Pero hoy no nos vamos a quedar callados, con el salmo y el corazón se lo vamos a decir: “yo te amo, Señor, con todo mi corazón, con toda mi alma, con todo mi ser”. Usemos esta frase para declararle nuestro amor al Señor, cerrando los ojos o contemplándolo en el Sagrario, en la custodia o delante de alguna imagen. El Señor lo está esperando. Haz la prueba, te hará mucho bien. Jesús nos pregunta, como a San Pedro: “Me amas?”. Respondámosle: “Señor, tú lo sabes todo, sabes que te amo”.
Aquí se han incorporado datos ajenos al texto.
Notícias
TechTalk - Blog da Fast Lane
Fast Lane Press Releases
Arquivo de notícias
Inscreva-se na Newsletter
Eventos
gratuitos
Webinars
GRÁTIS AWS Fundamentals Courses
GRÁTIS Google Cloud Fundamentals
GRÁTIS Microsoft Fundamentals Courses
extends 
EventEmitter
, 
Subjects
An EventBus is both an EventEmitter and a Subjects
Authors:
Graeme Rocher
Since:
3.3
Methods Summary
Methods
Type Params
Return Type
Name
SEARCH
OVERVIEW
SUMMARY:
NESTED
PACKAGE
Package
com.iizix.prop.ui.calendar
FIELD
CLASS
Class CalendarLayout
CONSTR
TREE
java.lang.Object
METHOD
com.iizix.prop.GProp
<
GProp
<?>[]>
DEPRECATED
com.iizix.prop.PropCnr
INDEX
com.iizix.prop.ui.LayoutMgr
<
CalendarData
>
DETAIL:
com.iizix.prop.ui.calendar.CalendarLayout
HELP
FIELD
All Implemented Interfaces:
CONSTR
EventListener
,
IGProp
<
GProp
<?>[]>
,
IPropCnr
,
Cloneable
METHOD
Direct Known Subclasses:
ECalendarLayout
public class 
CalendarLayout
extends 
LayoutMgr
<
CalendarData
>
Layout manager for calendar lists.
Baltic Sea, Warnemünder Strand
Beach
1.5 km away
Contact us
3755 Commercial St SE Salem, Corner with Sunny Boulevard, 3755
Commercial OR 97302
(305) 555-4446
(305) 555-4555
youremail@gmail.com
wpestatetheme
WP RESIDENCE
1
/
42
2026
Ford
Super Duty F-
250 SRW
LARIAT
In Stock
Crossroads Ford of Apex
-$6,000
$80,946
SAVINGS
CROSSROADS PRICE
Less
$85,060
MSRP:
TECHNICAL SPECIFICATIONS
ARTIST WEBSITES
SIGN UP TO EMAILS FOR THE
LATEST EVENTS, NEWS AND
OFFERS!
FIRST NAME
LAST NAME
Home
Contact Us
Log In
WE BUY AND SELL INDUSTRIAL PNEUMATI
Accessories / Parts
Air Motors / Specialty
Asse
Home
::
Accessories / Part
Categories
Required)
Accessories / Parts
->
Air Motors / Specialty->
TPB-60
La antífona del aleluya es la respuesta del Señor a nuestra declaración de amor: “el que me ama, guardará mi palabra, y mi Padre lo amará, y vendremos a él”. ¡Qué hermoso es todo esto, hermanos! Si amamos a Dios, él viene a morar dentro de nosotros: el Padre, el Hijo y el Espíritu Santo habitan en nuestro corazón. El Espíritu Santo, que es el amor de Dios, derramado en nuestros corazones, nos impulsa a amar a Dios y al prójimo.
YO TE AMO, SEÑOR, ¡SABES QUE TE AMO!